In high school, my parents had to pay a tuition fee of 16 a thousand crowns and studying there last six years, as in a Czech six-year grammar school. My parents and siblings literally went hungry because so much money went to my studies. We lived in really poor conditions then, but we knew that education was the only way out of that vicious circle.

They could no longer support me at university, I always had a job while studying. Although sometimes it was difficult to get it.

Have you struggled with prejudice while looking for a job?

Yes, I struggled with that often. I don't think they put me to work several times because I'm Roma. I just wanted a part-time job as a receptionist. They were looking for someone to speak English and I studied the whole high school and college in English, but often they didn't give me a chance at all.

Do you think that it would help Czech society if more children went to a school like you attended, where they have the opportunity to meet people from other cultures, nationalities, from different parts of the world?

That would certainly help. I hope that one day all Czech schools will be like the one I attended. Inclusive education is a process that affects the whole of society, and we are still at the beginning. Inclusion in education is fundamental and I think that improving this will help everyone.

On the contrary, would it be helpful to include teaching about Roma (history, culture, traditions) in school curricula?
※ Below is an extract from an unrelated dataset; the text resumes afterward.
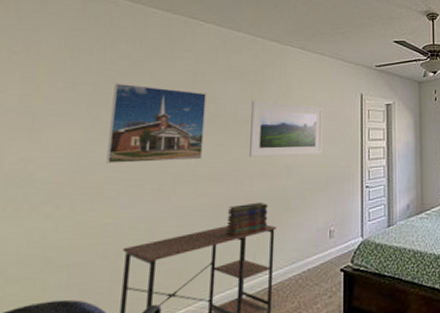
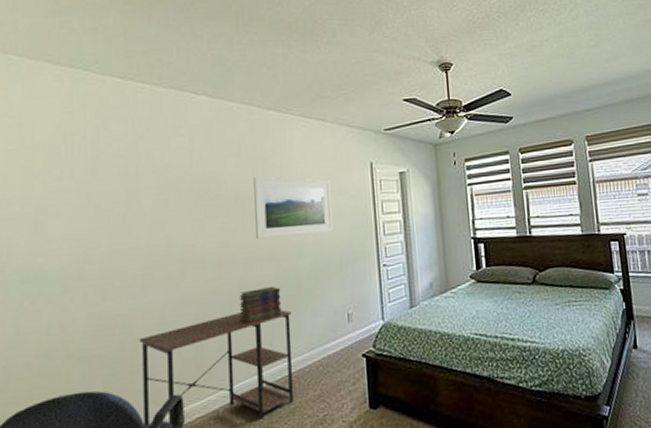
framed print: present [106,83,206,164] -> none [111,167,208,253]

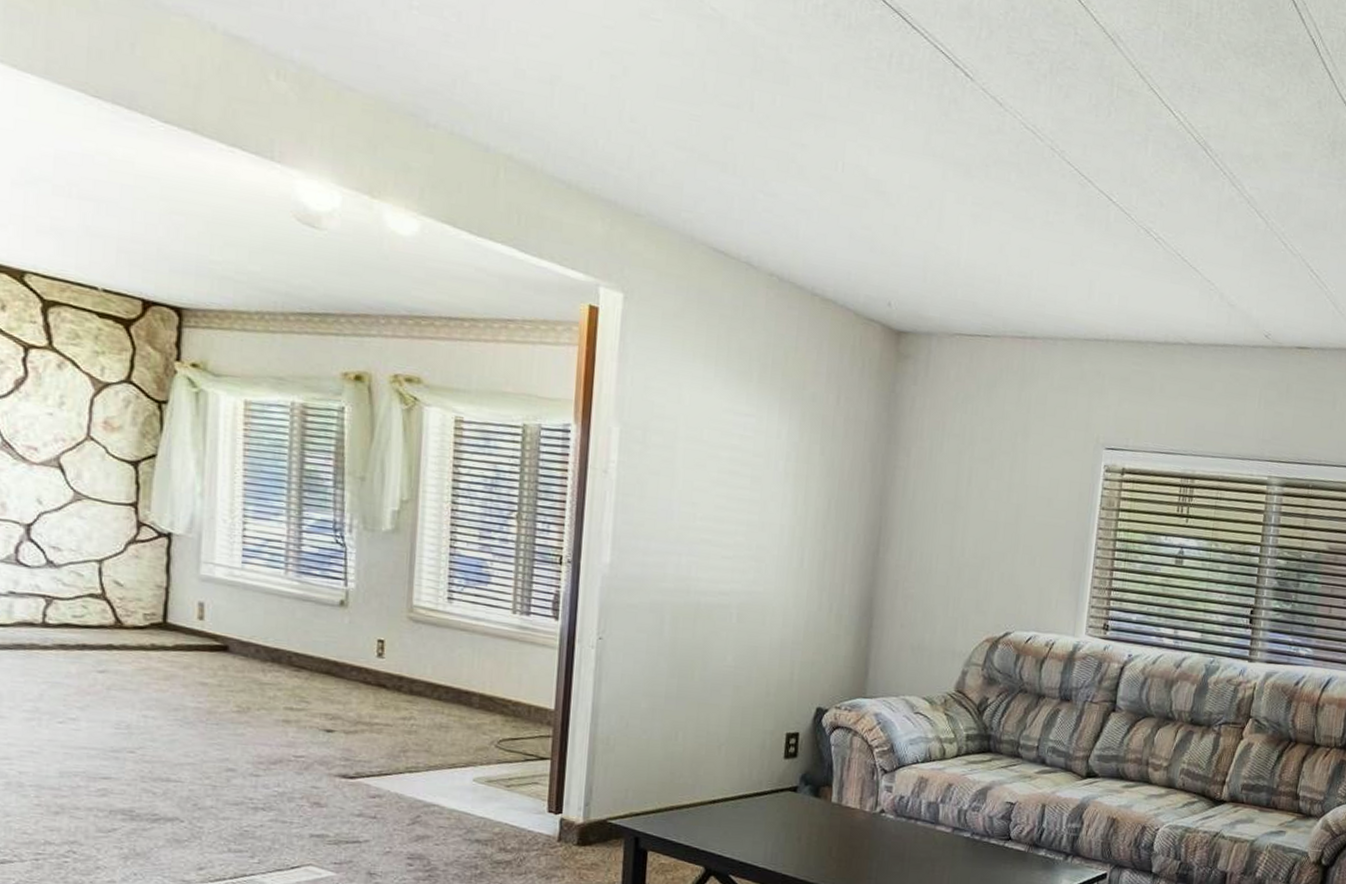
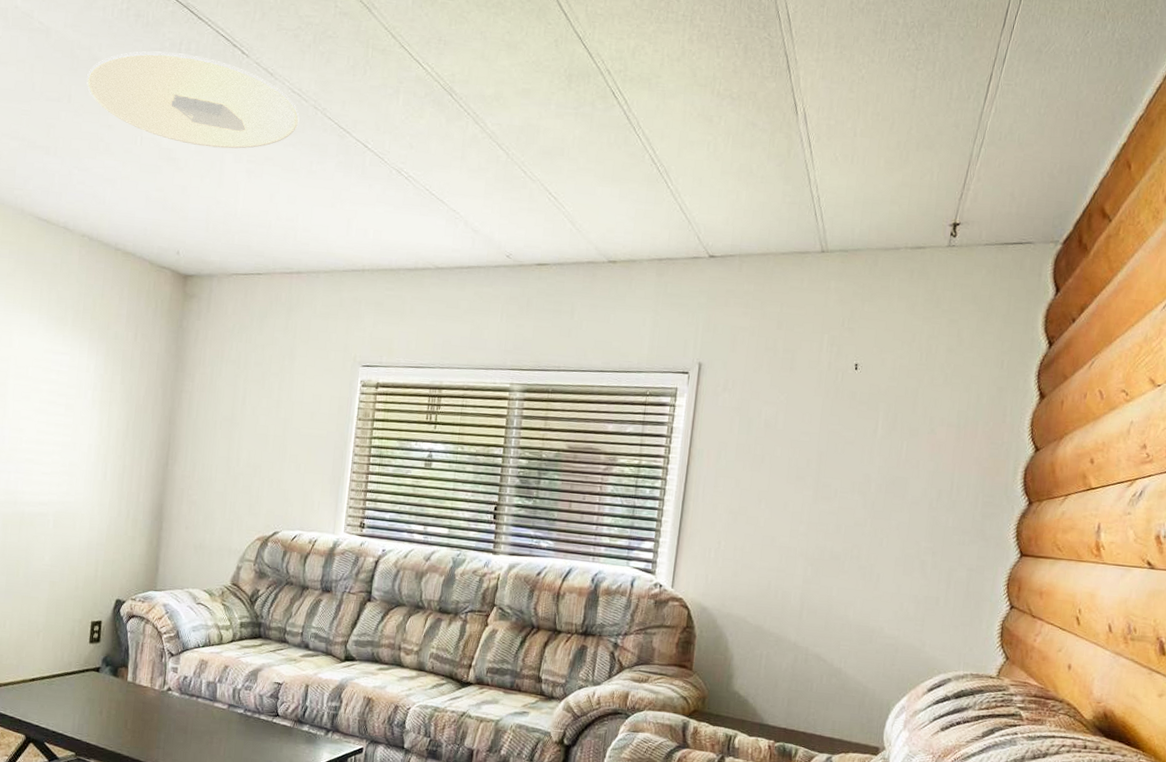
ceiling light: none [773,58,1034,189] -> present [87,51,300,149]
If Czechs found out more about the Roma and could it help young Roma to increase their self-confidence?

Yes, exactly. It would help break down stereotypes about the Roma and promote understanding between Roma and majority of children. It would also help Roma children perceive their identity. It is not about increasing self-confidence, but about being proud of who we are, because the predominance of negative news about the Roma affects not only the majority but also the Roma community. We need to learn about our past and know our culture in order to have a Roma identity.